Instructions Jump to Ingredients ↑

  1. To make the dip, whisk the mayonnaise and mustard together in a small bowl.

  2. Heat the oil in deep-fryer or heavy-bottomed pot to 350 degrees F.

  3. Add the potato sticks into a bowl of water and allow it to sit for 4 hours. Remove them from the water to paper towels to drain. Fry in batches, letting them cook until a pale gold color develops, about 2 minutes. Drain the fries on a paper towel-lined plate. Cooks Note: Soaking the potatoes in water for 4 hours is just a suggestion.
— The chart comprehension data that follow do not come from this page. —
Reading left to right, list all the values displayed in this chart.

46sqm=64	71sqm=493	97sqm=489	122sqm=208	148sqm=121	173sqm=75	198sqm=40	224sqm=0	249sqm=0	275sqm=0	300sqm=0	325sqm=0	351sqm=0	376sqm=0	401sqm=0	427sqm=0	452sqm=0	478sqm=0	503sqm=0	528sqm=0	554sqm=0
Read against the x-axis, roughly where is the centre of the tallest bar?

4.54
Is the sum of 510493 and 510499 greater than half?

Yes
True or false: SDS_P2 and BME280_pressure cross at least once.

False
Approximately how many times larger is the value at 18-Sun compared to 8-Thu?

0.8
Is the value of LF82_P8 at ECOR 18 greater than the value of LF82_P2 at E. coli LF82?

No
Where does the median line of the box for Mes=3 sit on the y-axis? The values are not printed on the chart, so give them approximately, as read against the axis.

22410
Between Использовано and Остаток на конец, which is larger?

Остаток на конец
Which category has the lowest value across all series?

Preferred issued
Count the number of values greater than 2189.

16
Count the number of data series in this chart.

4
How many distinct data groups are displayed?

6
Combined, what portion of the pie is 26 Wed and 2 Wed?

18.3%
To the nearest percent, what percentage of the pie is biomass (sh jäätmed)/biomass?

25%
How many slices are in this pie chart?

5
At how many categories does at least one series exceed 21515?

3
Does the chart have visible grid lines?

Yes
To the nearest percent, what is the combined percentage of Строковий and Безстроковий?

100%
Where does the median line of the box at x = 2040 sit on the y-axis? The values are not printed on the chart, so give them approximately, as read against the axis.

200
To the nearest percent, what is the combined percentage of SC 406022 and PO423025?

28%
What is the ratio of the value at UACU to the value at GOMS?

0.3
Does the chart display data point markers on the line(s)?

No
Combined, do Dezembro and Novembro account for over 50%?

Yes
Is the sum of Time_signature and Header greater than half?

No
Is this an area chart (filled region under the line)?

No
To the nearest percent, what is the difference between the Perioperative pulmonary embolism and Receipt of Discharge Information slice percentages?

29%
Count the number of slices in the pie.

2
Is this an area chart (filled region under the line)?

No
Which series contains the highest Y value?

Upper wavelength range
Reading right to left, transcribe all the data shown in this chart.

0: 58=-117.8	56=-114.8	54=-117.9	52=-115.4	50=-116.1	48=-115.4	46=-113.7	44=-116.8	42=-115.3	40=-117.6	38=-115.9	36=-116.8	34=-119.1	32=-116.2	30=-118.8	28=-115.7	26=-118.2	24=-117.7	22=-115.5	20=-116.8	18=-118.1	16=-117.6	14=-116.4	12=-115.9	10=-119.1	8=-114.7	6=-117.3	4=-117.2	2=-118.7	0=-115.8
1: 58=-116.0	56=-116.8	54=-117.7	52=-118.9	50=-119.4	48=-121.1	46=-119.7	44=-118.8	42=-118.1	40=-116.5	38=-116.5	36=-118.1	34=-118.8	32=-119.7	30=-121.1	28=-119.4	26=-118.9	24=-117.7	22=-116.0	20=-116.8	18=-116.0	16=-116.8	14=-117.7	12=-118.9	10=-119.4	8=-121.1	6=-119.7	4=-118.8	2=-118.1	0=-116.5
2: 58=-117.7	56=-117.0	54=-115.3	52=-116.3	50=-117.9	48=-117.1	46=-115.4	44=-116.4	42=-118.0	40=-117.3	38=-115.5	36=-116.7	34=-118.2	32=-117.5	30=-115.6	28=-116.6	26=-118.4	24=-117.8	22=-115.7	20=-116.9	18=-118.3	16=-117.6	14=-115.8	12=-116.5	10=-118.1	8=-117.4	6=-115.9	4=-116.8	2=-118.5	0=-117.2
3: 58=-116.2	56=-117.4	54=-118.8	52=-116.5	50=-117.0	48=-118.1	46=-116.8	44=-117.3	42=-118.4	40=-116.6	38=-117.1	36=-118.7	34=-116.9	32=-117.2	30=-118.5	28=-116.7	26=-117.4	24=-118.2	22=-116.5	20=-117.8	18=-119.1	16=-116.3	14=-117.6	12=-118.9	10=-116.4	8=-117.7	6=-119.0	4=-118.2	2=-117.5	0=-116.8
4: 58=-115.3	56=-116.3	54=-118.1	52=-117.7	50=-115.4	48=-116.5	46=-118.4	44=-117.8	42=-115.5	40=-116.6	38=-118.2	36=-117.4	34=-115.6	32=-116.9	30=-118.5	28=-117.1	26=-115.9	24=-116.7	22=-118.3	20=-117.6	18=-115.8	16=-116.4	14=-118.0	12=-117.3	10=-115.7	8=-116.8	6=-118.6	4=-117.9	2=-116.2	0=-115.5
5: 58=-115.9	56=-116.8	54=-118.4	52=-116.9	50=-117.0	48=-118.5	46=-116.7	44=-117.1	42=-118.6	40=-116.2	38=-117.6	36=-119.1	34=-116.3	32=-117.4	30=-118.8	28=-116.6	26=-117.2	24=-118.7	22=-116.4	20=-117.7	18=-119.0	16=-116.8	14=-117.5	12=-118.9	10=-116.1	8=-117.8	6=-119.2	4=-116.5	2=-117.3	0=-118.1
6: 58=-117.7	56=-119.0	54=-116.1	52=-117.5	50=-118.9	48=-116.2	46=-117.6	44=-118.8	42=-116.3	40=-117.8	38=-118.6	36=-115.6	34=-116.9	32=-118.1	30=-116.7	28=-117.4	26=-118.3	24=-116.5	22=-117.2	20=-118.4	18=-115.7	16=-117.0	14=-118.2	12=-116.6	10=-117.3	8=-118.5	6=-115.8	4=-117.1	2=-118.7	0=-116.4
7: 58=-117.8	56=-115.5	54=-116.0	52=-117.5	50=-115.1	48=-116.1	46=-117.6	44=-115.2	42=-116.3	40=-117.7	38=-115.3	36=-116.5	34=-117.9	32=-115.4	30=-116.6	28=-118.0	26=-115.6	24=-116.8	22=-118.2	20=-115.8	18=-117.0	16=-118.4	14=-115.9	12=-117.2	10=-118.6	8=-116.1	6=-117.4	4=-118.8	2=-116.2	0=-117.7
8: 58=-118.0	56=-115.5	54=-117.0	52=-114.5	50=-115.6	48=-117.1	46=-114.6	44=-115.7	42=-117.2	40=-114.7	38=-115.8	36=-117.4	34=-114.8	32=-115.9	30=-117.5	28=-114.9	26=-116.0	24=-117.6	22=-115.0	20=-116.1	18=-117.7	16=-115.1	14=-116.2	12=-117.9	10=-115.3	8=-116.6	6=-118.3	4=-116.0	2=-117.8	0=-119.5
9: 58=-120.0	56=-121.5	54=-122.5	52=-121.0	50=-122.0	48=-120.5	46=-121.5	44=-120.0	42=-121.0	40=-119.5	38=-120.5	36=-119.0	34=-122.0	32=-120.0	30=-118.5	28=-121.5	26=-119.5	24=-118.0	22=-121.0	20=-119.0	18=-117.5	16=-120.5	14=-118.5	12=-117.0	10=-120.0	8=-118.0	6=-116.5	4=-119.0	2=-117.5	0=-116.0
You can skip this pre-step and go straight to frying.

  4. Raise the temperature of the oil to 375 degrees F and fry the potatoes in batches until they just start to become golden, about 2 minutes. Pull the potatoes out of the oil and let them stand for 1 minute. Drop the potatoes back into the oil and fry them until deep golden brown, about another 2 minutes. Drain the fries on a paper towel lined plate, and toss with salt and pepper, to taste. Transfer them to a serving bowl and serve hot with the mayonnaise dip.